Hasil pengamatan Pusat Vulkanologi dan Mitigasi Bencana Geologi (PVMBG) menunjukkan bahwa kolom abu yang terbentuk berwarna kelabu hingga hitam pekat dengan intensitas tebal, yang terpantau bergerak ke arah barat laut. Rekaman seismograf mencatat aktivitas erupsi tersebut memiliki amplitudo maksimum sebesar 50 milimeter dengan durasi letusan sekitar 42 detik.
Hingga saat ini, Badan Geologi Kementerian ESDM memutuskan untuk tetap mempertahankan status Gunung Anak Krakatau pada Level III atau Siaga. Kebijakan ini diambil sebagai langkah antisipasi terhadap potensi bahaya yang sewaktu-waktu dapat meningkat. Masyarakat, wisatawan, maupun nelayan diimbau secara tegas untuk tidak mendekati kawah dalam radius tiga kilometer.
Menanggapi situasi ini, pakar kebencanaan dari IABI, Daryono, menekankan pentingnya kewaspadaan ekstra mengingat karakteristik bencana alam yang sulit diprediksi. Beliau mengingatkan bahwa zona larangan tersebut krusial untuk dipatuhi demi menghindari risiko paparan gas vulkanik, lontaran material pijar, serta ancaman awan panas yang bisa terjadi sewaktu-waktu.

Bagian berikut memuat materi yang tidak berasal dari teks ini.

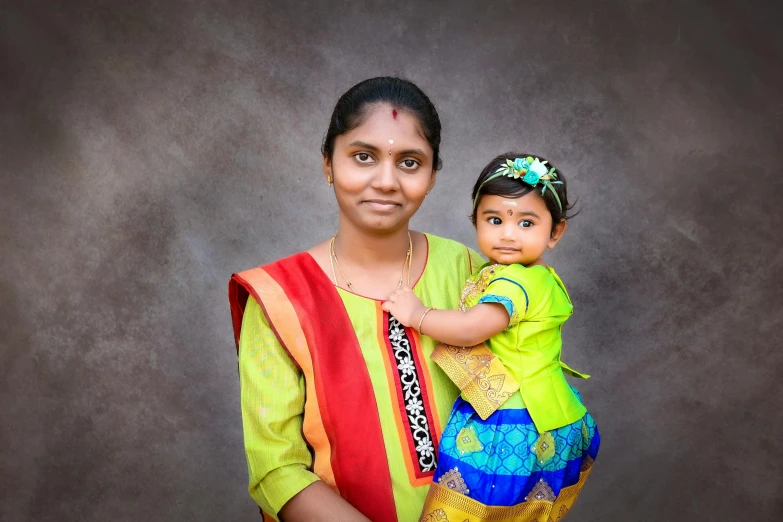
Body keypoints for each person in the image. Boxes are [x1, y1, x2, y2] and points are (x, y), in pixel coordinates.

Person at [228, 77, 485, 522]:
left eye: (409, 162)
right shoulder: (279, 298)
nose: (386, 182)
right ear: (328, 163)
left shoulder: (469, 272)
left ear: (432, 176)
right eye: (363, 157)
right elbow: (277, 470)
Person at [383, 153, 600, 521]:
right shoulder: (536, 275)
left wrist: (417, 315)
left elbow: (470, 330)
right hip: (554, 413)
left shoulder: (516, 281)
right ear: (476, 221)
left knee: (470, 509)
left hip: (515, 421)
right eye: (495, 220)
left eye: (527, 222)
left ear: (555, 232)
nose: (508, 234)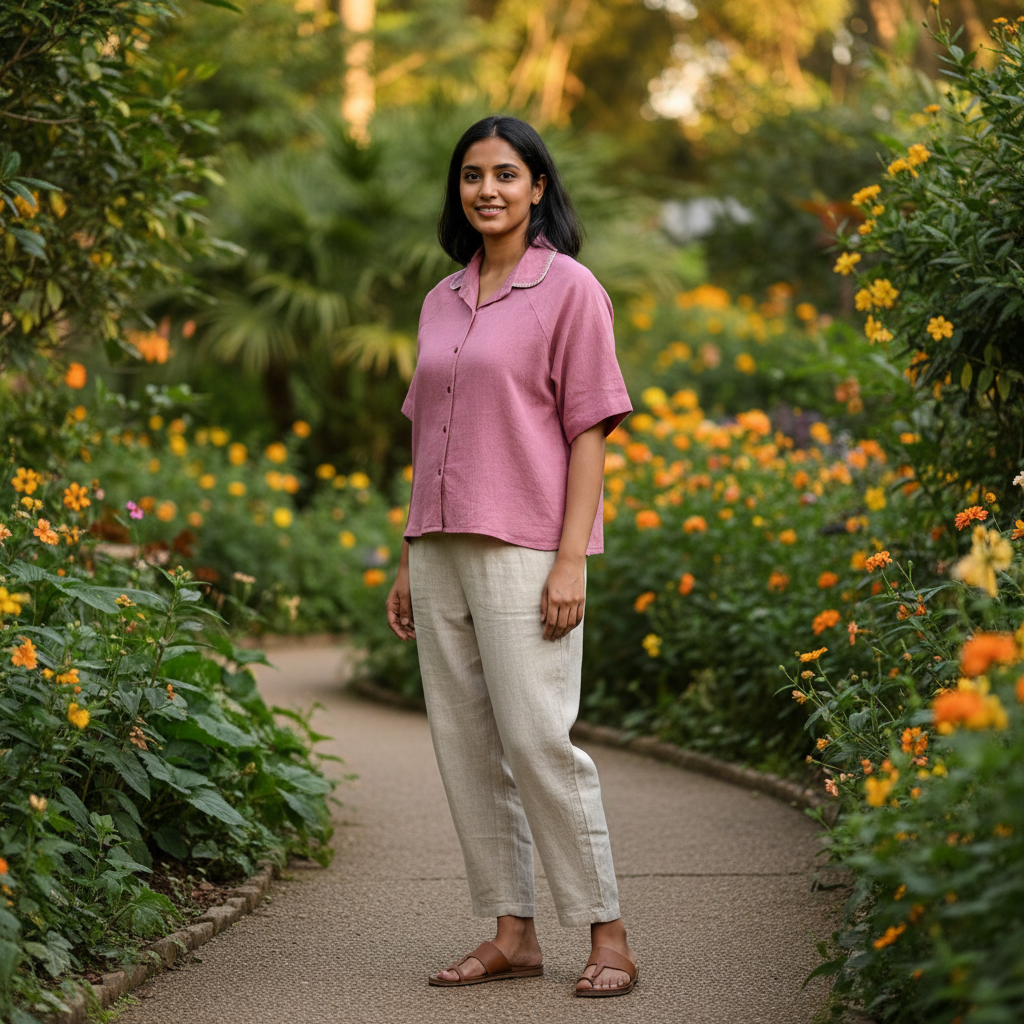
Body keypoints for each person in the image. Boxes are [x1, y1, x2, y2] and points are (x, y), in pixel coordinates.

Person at [385, 115, 637, 998]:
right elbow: (429, 438)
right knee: (465, 746)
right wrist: (404, 551)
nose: (486, 189)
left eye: (504, 174)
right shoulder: (441, 298)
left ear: (537, 187)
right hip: (438, 547)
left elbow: (591, 432)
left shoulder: (569, 289)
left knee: (538, 742)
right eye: (470, 176)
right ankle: (512, 933)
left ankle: (606, 933)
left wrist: (572, 560)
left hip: (526, 547)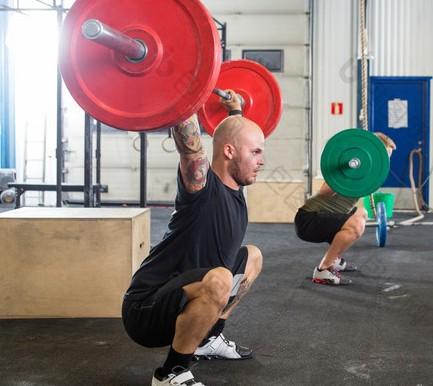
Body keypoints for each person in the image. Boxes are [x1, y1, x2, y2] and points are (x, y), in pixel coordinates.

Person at [122, 90, 265, 386]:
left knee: (252, 256)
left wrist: (234, 111)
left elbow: (234, 136)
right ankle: (170, 373)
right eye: (256, 152)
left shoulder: (235, 189)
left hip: (189, 291)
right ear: (229, 153)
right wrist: (184, 89)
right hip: (146, 309)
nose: (261, 160)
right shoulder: (200, 188)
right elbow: (192, 149)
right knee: (221, 278)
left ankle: (207, 339)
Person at [293, 132, 395, 285]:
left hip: (322, 217)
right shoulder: (348, 169)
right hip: (308, 220)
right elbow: (325, 191)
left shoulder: (367, 174)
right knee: (356, 225)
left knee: (362, 213)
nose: (385, 161)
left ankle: (333, 259)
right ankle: (323, 270)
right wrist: (347, 170)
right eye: (383, 156)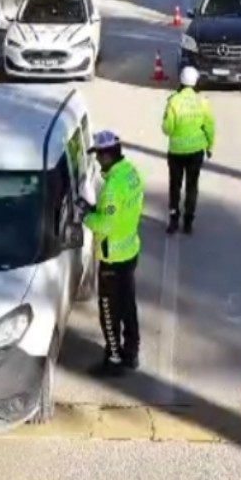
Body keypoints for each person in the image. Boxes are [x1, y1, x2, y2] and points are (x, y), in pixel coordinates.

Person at [79, 130, 144, 375]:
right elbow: (118, 212)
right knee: (129, 306)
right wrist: (97, 209)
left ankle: (114, 359)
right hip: (129, 250)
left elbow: (104, 224)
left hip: (112, 258)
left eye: (97, 155)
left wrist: (85, 214)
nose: (96, 160)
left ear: (106, 156)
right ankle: (131, 353)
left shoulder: (112, 188)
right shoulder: (131, 173)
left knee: (109, 310)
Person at [162, 66, 216, 236]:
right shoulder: (203, 102)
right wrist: (210, 146)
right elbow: (209, 126)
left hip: (176, 152)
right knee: (192, 186)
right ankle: (188, 221)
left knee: (175, 186)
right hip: (195, 152)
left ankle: (173, 220)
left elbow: (167, 128)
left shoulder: (173, 101)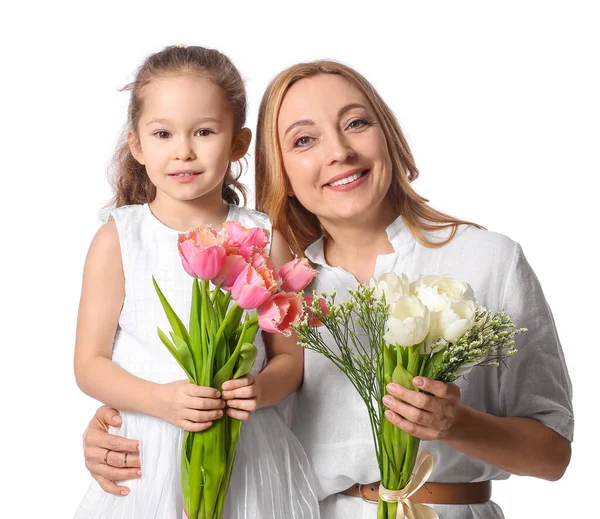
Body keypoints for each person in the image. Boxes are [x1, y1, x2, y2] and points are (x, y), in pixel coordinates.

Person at [83, 59, 573, 519]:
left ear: (390, 136)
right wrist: (119, 428)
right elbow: (238, 405)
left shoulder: (488, 260)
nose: (339, 151)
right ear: (281, 171)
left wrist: (456, 423)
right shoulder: (280, 281)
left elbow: (553, 456)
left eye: (357, 123)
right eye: (303, 141)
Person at [73, 45, 319, 519]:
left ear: (238, 143)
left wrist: (260, 390)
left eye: (204, 132)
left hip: (248, 451)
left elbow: (289, 358)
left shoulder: (265, 238)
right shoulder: (119, 240)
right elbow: (90, 363)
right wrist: (160, 400)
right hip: (150, 447)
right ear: (138, 145)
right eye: (163, 133)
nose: (183, 150)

Pemerintah daerah dan otoritas terkait terus memantau perkembangan aktivitas gunung tersebut guna memastikan keselamatan warga di sekitar pesisir Selat Sunda. Kepatuhan masyarakat terhadap rekomendasi teknis dari pihak berwenang menjadi kunci utama dalam upaya mitigasi risiko bencana di wilayah ini.